About this task -> Only some lines are wanted. Transcribe, exactly, the lines below from the line with "1412,0 1392,16 1326,38" up to and including the line with "154,147 0,148 0,134".

◇ ◇ ◇

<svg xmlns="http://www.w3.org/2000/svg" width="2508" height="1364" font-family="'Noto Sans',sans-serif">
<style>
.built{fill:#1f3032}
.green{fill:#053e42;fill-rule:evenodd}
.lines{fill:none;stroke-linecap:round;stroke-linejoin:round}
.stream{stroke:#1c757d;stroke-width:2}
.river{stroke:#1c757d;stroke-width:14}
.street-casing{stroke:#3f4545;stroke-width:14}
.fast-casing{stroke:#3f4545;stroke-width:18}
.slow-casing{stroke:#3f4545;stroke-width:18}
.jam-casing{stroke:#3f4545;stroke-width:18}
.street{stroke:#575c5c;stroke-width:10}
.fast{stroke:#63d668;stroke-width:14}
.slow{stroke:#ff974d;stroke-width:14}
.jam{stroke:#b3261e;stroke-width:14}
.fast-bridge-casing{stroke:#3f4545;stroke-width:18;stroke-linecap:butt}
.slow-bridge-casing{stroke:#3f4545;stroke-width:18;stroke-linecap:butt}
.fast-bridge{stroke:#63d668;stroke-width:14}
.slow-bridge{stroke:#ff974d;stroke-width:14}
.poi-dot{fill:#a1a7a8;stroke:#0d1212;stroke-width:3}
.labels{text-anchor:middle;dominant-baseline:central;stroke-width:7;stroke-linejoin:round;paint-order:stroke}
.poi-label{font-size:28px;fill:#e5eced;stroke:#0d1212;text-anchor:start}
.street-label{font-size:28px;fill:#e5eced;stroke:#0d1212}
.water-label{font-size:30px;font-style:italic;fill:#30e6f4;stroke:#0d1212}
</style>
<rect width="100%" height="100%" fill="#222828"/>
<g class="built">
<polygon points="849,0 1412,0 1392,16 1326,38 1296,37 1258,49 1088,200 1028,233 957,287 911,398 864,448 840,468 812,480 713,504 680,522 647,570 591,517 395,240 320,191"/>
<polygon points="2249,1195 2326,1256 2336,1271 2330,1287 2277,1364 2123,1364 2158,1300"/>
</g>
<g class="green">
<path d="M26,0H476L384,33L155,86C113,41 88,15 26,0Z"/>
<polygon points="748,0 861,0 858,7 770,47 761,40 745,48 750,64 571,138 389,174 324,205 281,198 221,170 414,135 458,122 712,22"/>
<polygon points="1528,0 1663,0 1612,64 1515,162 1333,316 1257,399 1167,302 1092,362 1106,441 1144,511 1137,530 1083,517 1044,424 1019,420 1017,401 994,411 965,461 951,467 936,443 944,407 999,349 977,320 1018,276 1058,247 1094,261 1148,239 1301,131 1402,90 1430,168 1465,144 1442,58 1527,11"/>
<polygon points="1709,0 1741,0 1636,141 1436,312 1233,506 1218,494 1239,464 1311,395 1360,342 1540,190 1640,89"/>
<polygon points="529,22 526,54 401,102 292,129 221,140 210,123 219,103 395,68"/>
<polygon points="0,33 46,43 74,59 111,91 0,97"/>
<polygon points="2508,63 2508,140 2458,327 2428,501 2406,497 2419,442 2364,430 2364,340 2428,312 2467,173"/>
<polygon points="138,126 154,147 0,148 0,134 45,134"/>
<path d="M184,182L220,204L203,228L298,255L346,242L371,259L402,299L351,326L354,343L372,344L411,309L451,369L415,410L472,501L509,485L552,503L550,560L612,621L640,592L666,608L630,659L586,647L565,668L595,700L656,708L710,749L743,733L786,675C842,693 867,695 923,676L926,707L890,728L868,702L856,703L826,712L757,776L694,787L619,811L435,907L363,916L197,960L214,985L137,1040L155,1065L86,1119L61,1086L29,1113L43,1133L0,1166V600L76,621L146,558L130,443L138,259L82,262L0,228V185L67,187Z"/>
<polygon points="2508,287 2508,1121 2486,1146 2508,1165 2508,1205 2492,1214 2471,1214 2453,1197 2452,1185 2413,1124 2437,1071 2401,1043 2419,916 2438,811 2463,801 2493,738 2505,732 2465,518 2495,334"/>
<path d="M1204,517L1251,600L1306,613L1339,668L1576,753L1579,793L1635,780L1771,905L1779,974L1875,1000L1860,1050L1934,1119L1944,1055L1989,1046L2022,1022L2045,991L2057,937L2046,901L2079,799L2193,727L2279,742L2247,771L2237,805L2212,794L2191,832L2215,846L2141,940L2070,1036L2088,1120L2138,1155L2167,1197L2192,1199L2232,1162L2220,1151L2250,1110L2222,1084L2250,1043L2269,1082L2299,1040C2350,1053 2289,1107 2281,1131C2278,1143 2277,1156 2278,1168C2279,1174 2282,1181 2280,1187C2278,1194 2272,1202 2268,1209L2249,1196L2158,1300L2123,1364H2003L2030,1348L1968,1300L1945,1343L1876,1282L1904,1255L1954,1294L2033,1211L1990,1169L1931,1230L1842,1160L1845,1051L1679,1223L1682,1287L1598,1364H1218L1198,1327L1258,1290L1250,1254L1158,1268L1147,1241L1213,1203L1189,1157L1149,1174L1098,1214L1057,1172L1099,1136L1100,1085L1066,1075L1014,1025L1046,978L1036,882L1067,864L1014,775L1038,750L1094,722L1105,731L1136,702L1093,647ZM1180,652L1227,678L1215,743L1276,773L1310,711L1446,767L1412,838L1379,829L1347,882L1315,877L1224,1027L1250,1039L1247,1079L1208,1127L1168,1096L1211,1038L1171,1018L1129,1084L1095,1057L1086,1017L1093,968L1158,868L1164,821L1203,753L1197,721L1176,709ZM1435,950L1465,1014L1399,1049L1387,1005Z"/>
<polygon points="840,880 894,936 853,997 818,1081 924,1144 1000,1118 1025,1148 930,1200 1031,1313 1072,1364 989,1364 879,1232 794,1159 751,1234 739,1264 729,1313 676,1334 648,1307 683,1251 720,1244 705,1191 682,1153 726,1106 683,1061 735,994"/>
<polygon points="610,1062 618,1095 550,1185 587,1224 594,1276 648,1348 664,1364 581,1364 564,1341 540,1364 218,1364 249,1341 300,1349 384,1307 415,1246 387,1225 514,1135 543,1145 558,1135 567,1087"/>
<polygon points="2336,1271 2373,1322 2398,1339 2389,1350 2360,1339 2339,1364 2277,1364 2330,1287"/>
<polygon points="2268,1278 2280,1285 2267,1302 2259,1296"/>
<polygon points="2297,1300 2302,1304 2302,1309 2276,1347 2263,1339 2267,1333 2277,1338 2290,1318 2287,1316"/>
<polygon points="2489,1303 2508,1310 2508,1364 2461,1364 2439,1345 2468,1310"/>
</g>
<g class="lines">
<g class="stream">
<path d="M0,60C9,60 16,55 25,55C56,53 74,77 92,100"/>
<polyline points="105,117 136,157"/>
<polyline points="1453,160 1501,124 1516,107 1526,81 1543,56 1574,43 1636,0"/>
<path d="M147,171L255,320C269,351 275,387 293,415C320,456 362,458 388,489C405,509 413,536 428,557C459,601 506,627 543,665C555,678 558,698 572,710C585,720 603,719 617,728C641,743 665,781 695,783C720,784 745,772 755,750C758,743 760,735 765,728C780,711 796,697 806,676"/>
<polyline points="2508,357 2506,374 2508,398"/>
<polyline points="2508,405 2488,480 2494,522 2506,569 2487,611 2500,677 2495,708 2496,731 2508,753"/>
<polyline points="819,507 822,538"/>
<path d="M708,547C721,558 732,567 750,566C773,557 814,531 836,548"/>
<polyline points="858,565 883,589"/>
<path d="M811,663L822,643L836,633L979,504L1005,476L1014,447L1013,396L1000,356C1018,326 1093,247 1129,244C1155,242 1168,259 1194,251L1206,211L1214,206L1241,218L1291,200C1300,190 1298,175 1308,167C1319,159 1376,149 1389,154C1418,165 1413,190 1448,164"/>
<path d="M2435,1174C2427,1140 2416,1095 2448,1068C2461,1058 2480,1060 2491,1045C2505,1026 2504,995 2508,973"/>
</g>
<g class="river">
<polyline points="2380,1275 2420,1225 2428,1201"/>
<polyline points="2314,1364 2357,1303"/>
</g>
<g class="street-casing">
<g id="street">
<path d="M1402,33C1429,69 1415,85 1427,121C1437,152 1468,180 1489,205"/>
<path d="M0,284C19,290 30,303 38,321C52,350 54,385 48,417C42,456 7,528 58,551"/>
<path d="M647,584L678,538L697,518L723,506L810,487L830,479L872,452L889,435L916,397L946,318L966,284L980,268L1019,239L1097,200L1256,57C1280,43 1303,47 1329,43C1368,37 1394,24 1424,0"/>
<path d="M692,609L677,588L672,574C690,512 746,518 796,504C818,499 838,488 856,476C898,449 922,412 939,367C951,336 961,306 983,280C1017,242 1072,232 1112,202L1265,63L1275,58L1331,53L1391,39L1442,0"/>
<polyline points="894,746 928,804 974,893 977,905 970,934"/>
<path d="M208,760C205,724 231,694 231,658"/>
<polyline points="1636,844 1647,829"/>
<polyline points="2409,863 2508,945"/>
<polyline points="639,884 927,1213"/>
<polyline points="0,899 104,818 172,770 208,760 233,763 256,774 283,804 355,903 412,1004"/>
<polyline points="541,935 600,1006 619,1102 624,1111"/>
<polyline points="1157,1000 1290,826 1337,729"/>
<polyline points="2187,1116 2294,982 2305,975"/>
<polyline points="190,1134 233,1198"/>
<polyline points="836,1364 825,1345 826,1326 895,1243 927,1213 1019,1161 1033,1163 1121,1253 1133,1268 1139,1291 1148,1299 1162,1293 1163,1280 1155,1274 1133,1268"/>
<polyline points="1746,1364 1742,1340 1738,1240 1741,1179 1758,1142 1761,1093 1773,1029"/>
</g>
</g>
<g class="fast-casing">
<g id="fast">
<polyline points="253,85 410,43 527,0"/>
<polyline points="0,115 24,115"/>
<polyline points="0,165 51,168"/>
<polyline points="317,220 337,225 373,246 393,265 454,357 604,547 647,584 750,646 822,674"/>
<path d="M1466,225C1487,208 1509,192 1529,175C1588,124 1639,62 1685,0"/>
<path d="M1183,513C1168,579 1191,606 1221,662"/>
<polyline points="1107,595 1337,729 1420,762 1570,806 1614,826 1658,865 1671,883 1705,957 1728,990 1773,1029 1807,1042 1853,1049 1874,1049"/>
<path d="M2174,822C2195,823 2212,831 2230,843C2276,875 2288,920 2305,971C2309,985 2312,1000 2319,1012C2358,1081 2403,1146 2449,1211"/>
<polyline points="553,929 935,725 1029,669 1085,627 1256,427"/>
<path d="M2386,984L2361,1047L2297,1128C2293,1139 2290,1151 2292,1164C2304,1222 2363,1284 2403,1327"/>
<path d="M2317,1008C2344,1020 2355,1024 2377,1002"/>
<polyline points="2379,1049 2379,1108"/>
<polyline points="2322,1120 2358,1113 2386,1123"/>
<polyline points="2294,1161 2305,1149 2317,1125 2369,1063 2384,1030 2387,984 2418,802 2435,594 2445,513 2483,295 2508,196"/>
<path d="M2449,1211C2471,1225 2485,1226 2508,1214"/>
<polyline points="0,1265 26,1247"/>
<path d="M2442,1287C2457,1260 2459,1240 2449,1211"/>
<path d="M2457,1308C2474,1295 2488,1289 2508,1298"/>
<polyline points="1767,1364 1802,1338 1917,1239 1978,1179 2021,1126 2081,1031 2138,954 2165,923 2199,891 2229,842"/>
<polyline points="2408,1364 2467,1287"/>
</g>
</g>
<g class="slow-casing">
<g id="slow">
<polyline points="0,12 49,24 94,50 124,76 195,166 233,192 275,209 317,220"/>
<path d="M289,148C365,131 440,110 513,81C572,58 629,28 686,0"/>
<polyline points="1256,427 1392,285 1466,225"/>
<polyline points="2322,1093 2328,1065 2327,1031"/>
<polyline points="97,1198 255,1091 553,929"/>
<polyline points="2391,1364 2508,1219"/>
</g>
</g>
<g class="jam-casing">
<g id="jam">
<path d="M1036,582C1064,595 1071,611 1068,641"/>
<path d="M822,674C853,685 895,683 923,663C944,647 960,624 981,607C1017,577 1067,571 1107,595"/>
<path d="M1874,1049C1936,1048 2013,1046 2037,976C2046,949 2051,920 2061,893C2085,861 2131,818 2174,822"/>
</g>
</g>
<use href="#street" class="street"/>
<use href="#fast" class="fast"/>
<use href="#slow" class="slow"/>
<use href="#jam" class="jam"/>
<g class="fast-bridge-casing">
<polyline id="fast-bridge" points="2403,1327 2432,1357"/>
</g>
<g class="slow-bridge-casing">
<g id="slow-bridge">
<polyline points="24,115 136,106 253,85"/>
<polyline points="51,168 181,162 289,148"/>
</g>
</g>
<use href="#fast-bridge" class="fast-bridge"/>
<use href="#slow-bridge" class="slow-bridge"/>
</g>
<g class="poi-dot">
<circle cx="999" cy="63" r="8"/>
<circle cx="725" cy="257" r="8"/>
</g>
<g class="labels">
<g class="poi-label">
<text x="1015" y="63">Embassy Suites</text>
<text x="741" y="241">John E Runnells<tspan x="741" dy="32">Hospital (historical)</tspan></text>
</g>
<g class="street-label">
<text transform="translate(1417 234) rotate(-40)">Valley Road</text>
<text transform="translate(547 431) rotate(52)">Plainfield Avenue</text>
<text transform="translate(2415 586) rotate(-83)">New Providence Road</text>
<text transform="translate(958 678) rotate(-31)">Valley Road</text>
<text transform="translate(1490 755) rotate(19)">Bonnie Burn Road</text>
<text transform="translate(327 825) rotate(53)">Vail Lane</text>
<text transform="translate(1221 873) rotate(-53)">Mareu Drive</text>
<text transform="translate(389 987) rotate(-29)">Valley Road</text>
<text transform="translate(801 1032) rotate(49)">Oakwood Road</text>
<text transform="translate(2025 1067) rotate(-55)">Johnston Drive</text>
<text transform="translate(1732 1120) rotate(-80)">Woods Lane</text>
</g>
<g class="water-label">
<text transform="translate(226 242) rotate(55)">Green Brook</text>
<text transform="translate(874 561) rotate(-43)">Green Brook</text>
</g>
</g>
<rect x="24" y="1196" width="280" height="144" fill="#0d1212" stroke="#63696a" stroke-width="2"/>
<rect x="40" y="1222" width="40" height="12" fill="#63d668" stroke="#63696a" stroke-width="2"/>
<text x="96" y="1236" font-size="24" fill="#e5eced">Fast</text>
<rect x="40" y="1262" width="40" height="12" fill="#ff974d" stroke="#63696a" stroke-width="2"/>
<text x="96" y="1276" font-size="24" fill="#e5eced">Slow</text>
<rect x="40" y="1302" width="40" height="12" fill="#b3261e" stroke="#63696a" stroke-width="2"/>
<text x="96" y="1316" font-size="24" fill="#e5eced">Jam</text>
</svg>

◇ ◇ ◇

Written solution ->
<polygon points="849,0 1412,0 1392,16 1326,38 1296,37 1258,49 1088,200 1028,233 957,287 911,398 864,448 840,468 812,480 713,504 680,522 647,570 591,517 395,240 320,191"/>
<polygon points="2249,1195 2326,1256 2336,1271 2330,1287 2277,1364 2123,1364 2158,1300"/>
</g>
<g class="green">
<path d="M26,0H476L384,33L155,86C113,41 88,15 26,0Z"/>
<polygon points="748,0 861,0 858,7 770,47 761,40 745,48 750,64 571,138 389,174 324,205 281,198 221,170 414,135 458,122 712,22"/>
<polygon points="1528,0 1663,0 1612,64 1515,162 1333,316 1257,399 1167,302 1092,362 1106,441 1144,511 1137,530 1083,517 1044,424 1019,420 1017,401 994,411 965,461 951,467 936,443 944,407 999,349 977,320 1018,276 1058,247 1094,261 1148,239 1301,131 1402,90 1430,168 1465,144 1442,58 1527,11"/>
<polygon points="1709,0 1741,0 1636,141 1436,312 1233,506 1218,494 1239,464 1311,395 1360,342 1540,190 1640,89"/>
<polygon points="529,22 526,54 401,102 292,129 221,140 210,123 219,103 395,68"/>
<polygon points="0,33 46,43 74,59 111,91 0,97"/>
<polygon points="2508,63 2508,140 2458,327 2428,501 2406,497 2419,442 2364,430 2364,340 2428,312 2467,173"/>
<polygon points="138,126 154,147 0,148 0,134 45,134"/>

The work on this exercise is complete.